円卓を統べし ベルターネの王
その名は、はるか地中海にも轟く
「アーサー王伝説」のアーサーに当たる人物ですが、「パルチヴァール」はドイツで書かれているため、もちろん、アーサーもブリテンの王ではありません。この作品自体、13世紀と、かなり古い時代のもので、マロリーによる「アーサー王の死」が書かれる前のため、一般によく知られているアーサー王のイメージとは、少し違うかもしれません。
ともあれ、この作品中でのアーサーは、王妃ギノヴェーア(グウィネヴィア)の不倫に悩まされることも、息子との悲劇的な戦いをすることもなく、偉大で名の知れた王であるとともに、人間くさい、登場人物の一人です。
この物語では、アルトゥースの周辺には、ケイエ(ケイ)卿やガーヴァーン(ガウェイン)といった、見覚えのある家臣がいる反面、見慣れない名前も多いようです。家系図も少し違います。父はユーサー・ペンドラゴンではなくウテパンドラクーン、母はイグレーヌではなくアルニーヴェ。
ちなみに、ユーサー・ペンドラゴンのつづりがUther Pen-dragonで、よーく見るとUther
Pen→ウテパン dragon→ドラグーン と、読めるところからして、この時代から「アーサー王のおやじさん」の人物像は引き継がれているのではないかと思います。ドイツのアーサー王伝説と、イギリスで後の時代に作られたアーサー王伝説は、無関係ではないのです。

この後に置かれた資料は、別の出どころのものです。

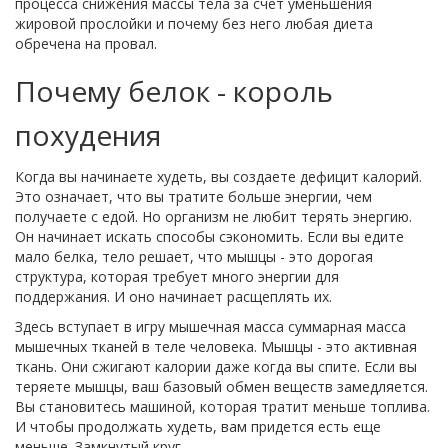
процесса снижения массы тела за счет уменьшения
жировой прослойки
и почему без него любая диета
обречена на провал.
Почему белок - король
похудения
Когда вы начинаете худеть, вы создаете дефицит калорий.
Это означает, что вы тратите больше энергии, чем
получаете с едой. Но организм не любит терять энергию.
Он начинает искать способы сэкономить. Если вы едите
мало белка, тело решает, что мышцы - это дорогая
структура, которая требует много энергии для
поддержания. И оно начинает расщеплять их.
Здесь вступает в игру
мышечная масса
суммарная масса
мышечных тканей в теле человека
. Мышцы - это активная
ткань. Они сжигают калории даже когда вы спите. Если вы
теряете мышцы, ваш базовый обмен веществ замедляется.
Вы становитесь машиной, которая тратит меньше топлива.
И чтобы продолжать худеть, вам придется есть еще
меньше. Замкнутый круг.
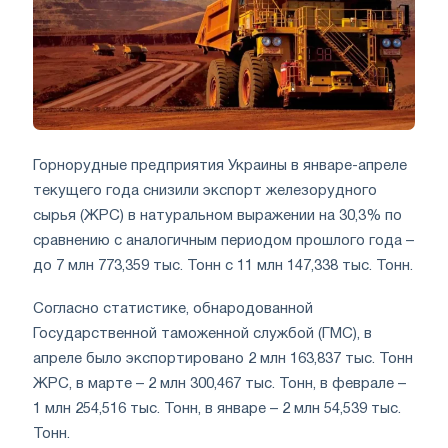
Горнорудные предприятия Украины в январе-апреле
текущего года снизили экспорт железорудного
сырья (ЖРС) в натуральном выражении на 30,3% по
сравнению с аналогичным периодом прошлого года –
до 7 млн 773,359 тыс. Тонн с 11 млн 147,338 тыс. Тонн.
Согласно статистике, обнародованной
Государственной таможенной службой (ГМС), в
апреле было экспортировано 2 млн 163,837 тыс. Тонн
ЖРС, в марте – 2 млн 300,467 тыс. Тонн, в феврале –
1 млн 254,516 тыс. Тонн, в январе – 2 млн 54,539 тыс.
Тонн.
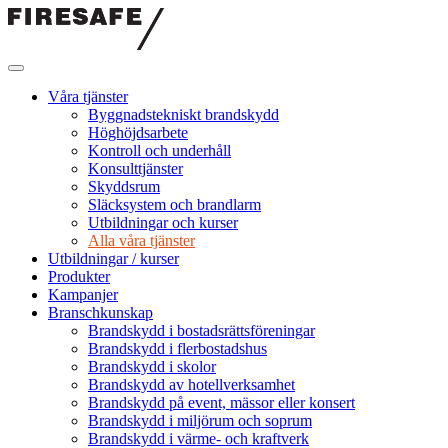
Hoppa
till
innehållet
Firesafe
SE
Våra tjänster
Byggnadstekniskt brandskydd
Höghöjdsarbete
Kontroll och underhåll
Konsulttjänster
Skyddsrum
Släcksystem och brandlarm
Utbildningar och kurser
Alla våra tjänster
Utbildningar / kurser
Produkter
Kampanjer
Branschkunskap
Brandskydd i bostadsrättsföreningar
Brandskydd i flerbostadshus
Brandskydd i skolor
Brandskydd av hotellverksamhet
Brandskydd på event, mässor eller konsert
Brandskydd i miljörum och soprum
Brandskydd i värme- och kraftverk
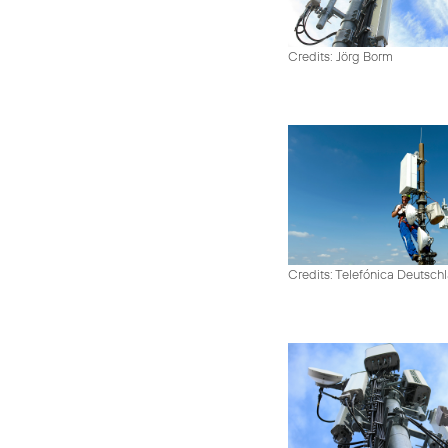
Credits: Jörg Borm
Credits: Telefónica Deutsch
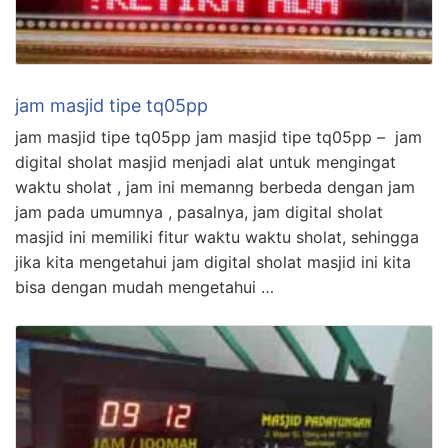
jam masjid tipe tq05pp
jam masjid tipe tq05pp jam masjid tipe tq05pp – jam
digital sholat masjid menjadi alat untuk mengingat
waktu sholat , jam ini memanng berbeda dengan jam
jam pada umumnya , pasalnya, jam digital sholat
masjid ini memiliki fitur waktu waktu sholat, sehingga
jika kita mengetahui jam digital sholat masjid ini kita
bisa dengan mudah mengetahui …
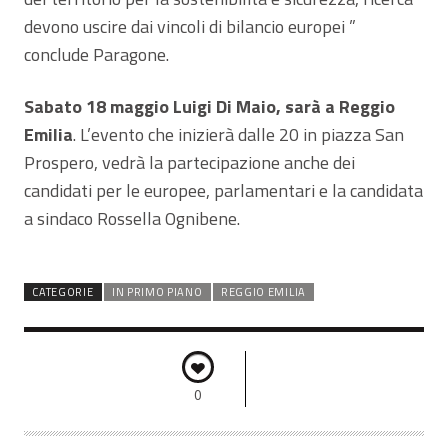
devono uscire dai vincoli di bilancio europei ”
conclude Paragone.
Sabato 18 maggio Luigi Di Maio, sarà a Reggio
Emilia
. L’evento che inizierà dalle 20 in piazza San
Prospero, vedrà la partecipazione anche dei
candidati per le europee, parlamentari e la candidata
a sindaco Rossella Ognibene.
CATEGORIE
IN PRIMO PIANO
REGGIO EMILIA
0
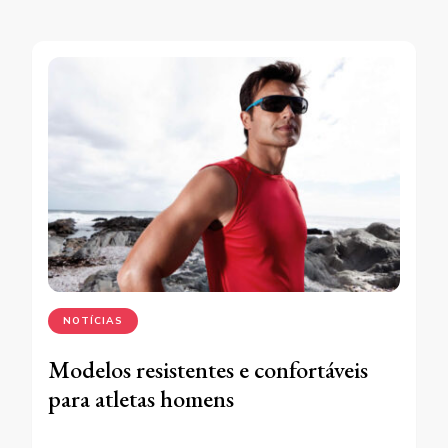
NOTÍCIAS
Modelos resistentes e confortáveis
para atletas homens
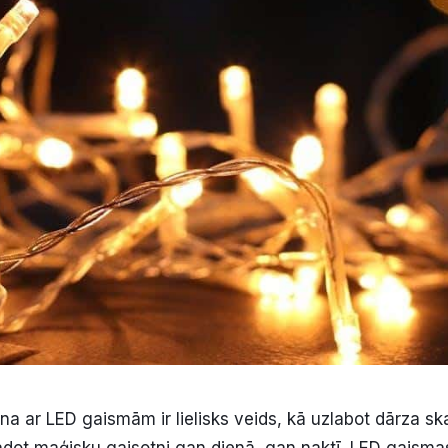
 ar LED gaismām ir lielisks veids, kā uzlabot dārza s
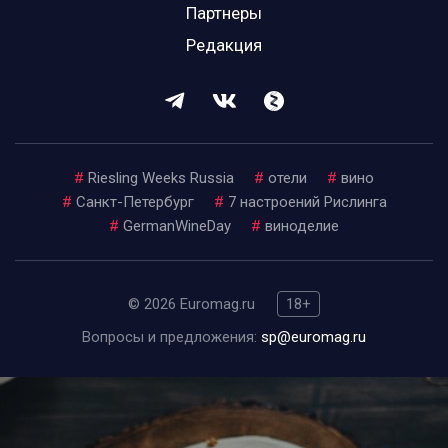
Партнеры
Редакция
#
Riesling Weeks Russia
#
отели
#
вино
#
Санкт-Петербург
#
7 настроений Рислинга
#
GermanWineDay
#
виноделие
© 2026 Euromag.ru
18+
Вопросы и предложения:
sp@euromag.ru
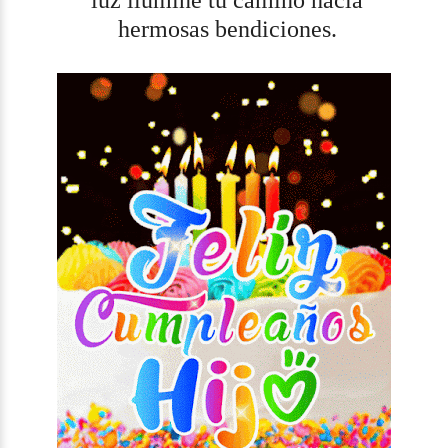
luz ilumine tu camino hacia
hermosas bendiciones.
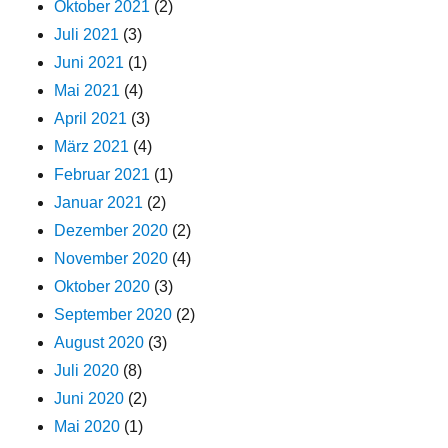
Oktober 2021
(2)
Juli 2021
(3)
Juni 2021
(1)
Mai 2021
(4)
April 2021
(3)
März 2021
(4)
Februar 2021
(1)
Januar 2021
(2)
Dezember 2020
(2)
November 2020
(4)
Oktober 2020
(3)
September 2020
(2)
August 2020
(3)
Juli 2020
(8)
Juni 2020
(2)
Mai 2020
(1)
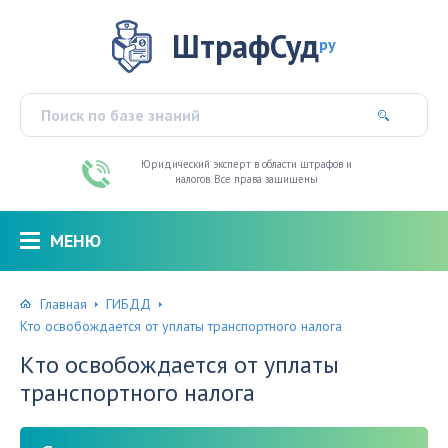
ШтрафСуд
ру
Юридический эксперт в области штрафов и
налогов. Все права защищены
МЕНЮ
Главная
ГИБДД
Кто освобождается от уплаты транспортного налога
Кто освобождается от уплаты
транспортного налога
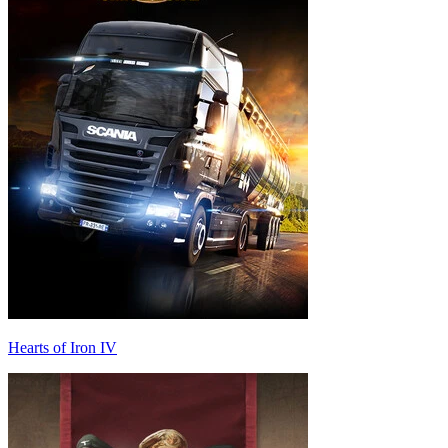
Hearts of Iron IV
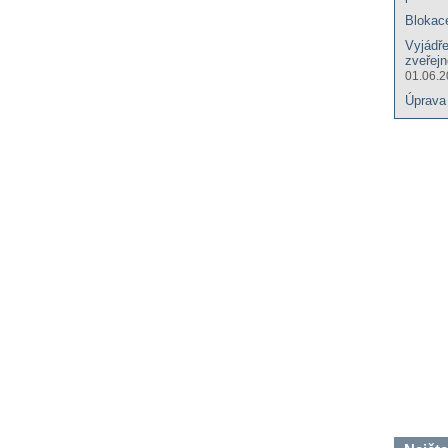
Blokac
Vyjádř
zveřej
01.06.
Úprava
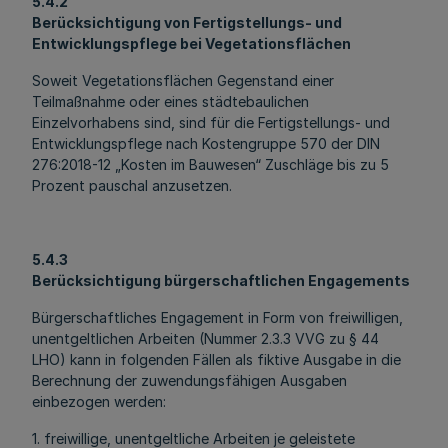
5.4.2
Berücksichtigung von Fertigstellungs- und
Entwicklungspflege bei Vegetationsflächen
Soweit Vegetationsflächen Gegenstand einer
Teilmaßnahme oder eines städtebaulichen
Einzelvorhabens sind, sind für die Fertigstellungs- und
Entwicklungspflege nach Kostengruppe 570 der DIN
276:2018-12 „Kosten im Bauwesen“ Zuschläge bis zu 5
Prozent pauschal anzusetzen.
5.4.3
Berücksichtigung bürgerschaftlichen Engagements
Bürgerschaftliches Engagement in Form von freiwilligen,
unentgeltlichen Arbeiten (Nummer 2.3.3 VVG zu § 44
LHO) kann in folgenden Fällen als fiktive Ausgabe in die
Berechnung der zuwendungsfähigen Ausgaben
einbezogen werden:
1. freiwillige, unentgeltliche Arbeiten je geleistete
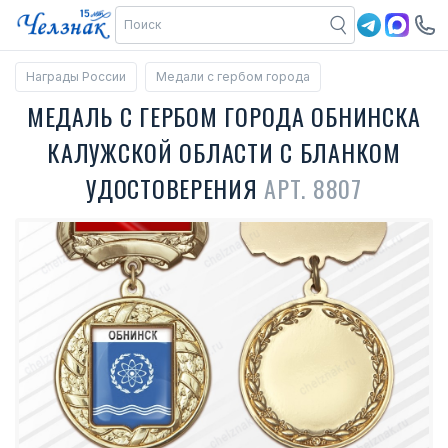
Награды России
Медали с гербом города
МЕДАЛЬ С ГЕРБОМ ГОРОДА ОБНИНСКА
КАЛУЖСКОЙ ОБЛАСТИ С БЛАНКОМ
УДОСТОВЕРЕНИЯ
АРТ. 8807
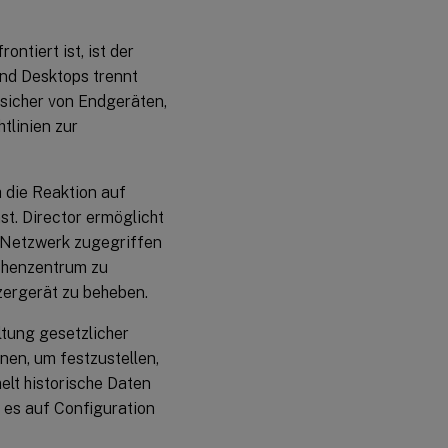
ntiert ist, ist der
nd Desktops trennt
 sicher von Endgeräten,
tlinien zur
 die Reaktion auf
t. Director ermöglicht
n Netzwerk zugegriffen
echenzentrum zu
zergerät zu beheben.
ltung gesetzlicher
nnen, um festzustellen,
lt historische Daten
 es auf Configuration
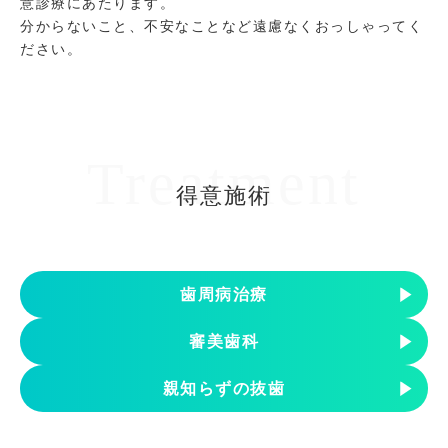
意診療にあたります。
分からないこと、不安なことなど遠慮なくおっしゃってく
ださい。
Treatment
得意施術
歯周病治療
審美歯科
親知らずの抜歯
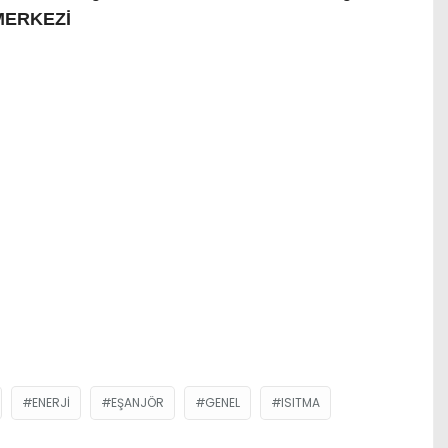
MERKEZİ
ENERJI
EŞANJÖR
GENEL
ISITMA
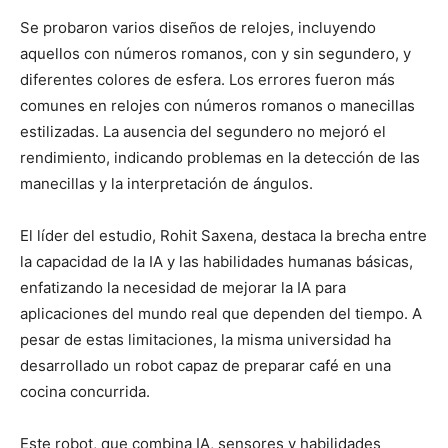
Se probaron varios diseños de relojes, incluyendo
aquellos con números romanos, con y sin segundero, y
diferentes colores de esfera. Los errores fueron más
comunes en relojes con números romanos o manecillas
estilizadas. La ausencia del segundero no mejoró el
rendimiento, indicando problemas en la detección de las
manecillas y la interpretación de ángulos.
El líder del estudio, Rohit Saxena, destaca la brecha entre
la capacidad de la IA y las habilidades humanas básicas,
enfatizando la necesidad de mejorar la IA para
aplicaciones del mundo real que dependen del tiempo. A
pesar de estas limitaciones, la misma universidad ha
desarrollado un robot capaz de preparar café en una
cocina concurrida.
Este robot, que combina IA, sensores y habilidades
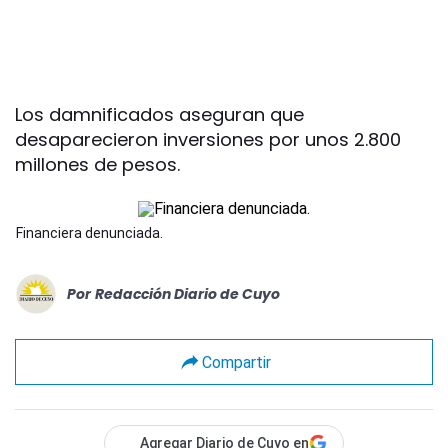
Los damnificados aseguran que
desaparecieron inversiones por unos 2.800
millones de pesos.
Financiera denunciada.
Por
Redacción Diario de Cuyo
Compartir
Agregar Diario de Cuyo en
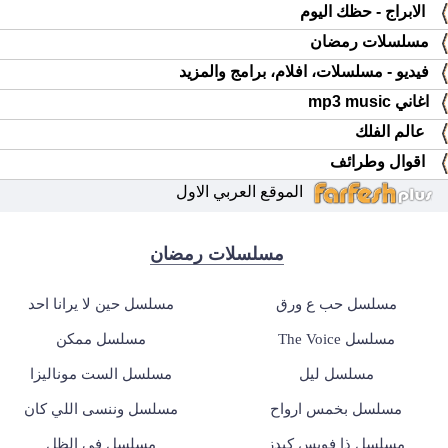
الابراج - حظك اليوم
مسلسلات رمضان
فيديو - مسلسلات، افلام، برامج والمزيد
اغاني mp3 music
عالم الفلك
اقوال وطرائف
الموقع العربي الاول
مسلسلات رمضان
مسلسل حب ع ورق
مسلسل حين لا يرانا احد
مسلسل The Voice
مسلسل ممكن
مسلسل ليل
مسلسل الست موناليزا
مسلسل بخمس ارواح
مسلسل وننسى اللي كان
مسلسل ذا فويس كيدز
مسلسل في الظل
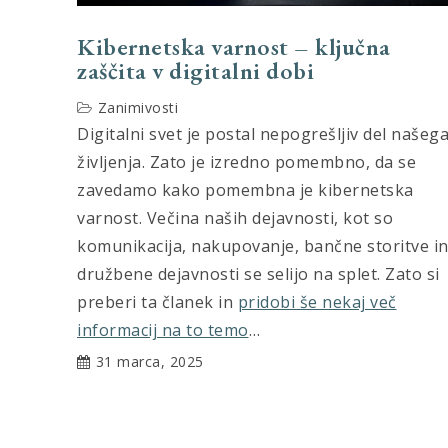
Kibernetska varnost – ključna
zaščita v digitalni dobi
Zanimivosti
Digitalni svet je postal nepogrešljiv del našeg
življenja. Zato je izredno pomembno, da se
zavedamo kako pomembna je kibernetska
varnost. Večina naših dejavnosti, kot so
komunikacija, nakupovanje, bančne storitve i
družbene dejavnosti se selijo na splet. Zato si
preberi ta članek in
pridobi še nekaj več
informacij na to temo
…
31 marca, 2025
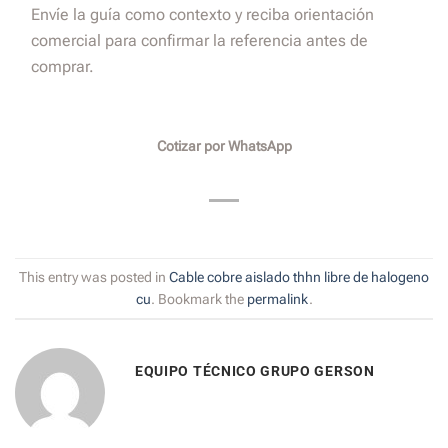
Envíe la guía como contexto y reciba orientación
comercial para confirmar la referencia antes de
comprar.
Cotizar por WhatsApp
This entry was posted in
Cable cobre aislado thhn libre de halogeno
cu
. Bookmark the
permalink
.
EQUIPO TÉCNICO GRUPO GERSON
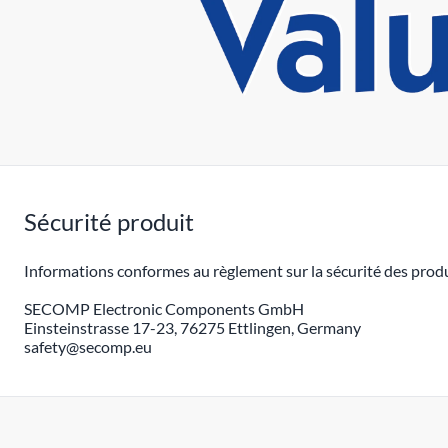
Sécurité produit
Informations conformes au règlement sur la sécurité des produ
SECOMP Electronic Components GmbH
Einsteinstrasse 17-23, 76275 Ettlingen, Germany
safety@secomp.eu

「パルチヴァール」では、聖杯探求が中心となっているためアルトゥースの出番は少なく、ほとんど城で待っていて話を聞く程度のもの。けれど、アルトゥースの登場する3つの場面は、それぞれ、主人公たちにとって大きな転機を意味しています。
一回目は、パルチヴァールが騎士になりたいと訪ねてきて、イテールを殺し鎧を奪うところ。
二回目は、誉れを得て円卓に迎えられるも、そこで叱責され、円卓を去るところ。
そして三回目は、再び円卓に戻り、聖杯城からの使者に迎えられるところです。
円卓は、多くの人々の集いし場所であり、人々の去り行く場所でもある。作者は、物語の中で自分自身も騎士の一人であるかのように振る舞い、主人公たちの冒険を、誰かから聞いたものとして語ろうとしているようです。
つまり、物語の中心はアルトゥース王の宮廷とも言えるのです。
作者は、そこにもたらされる話を書き留めるように、読者に話しかけてくる。
作者の話に耳を傾けるとき、読み手の向こうには、同じく、話に聞き入るアルトゥース王がいるのかもしれません。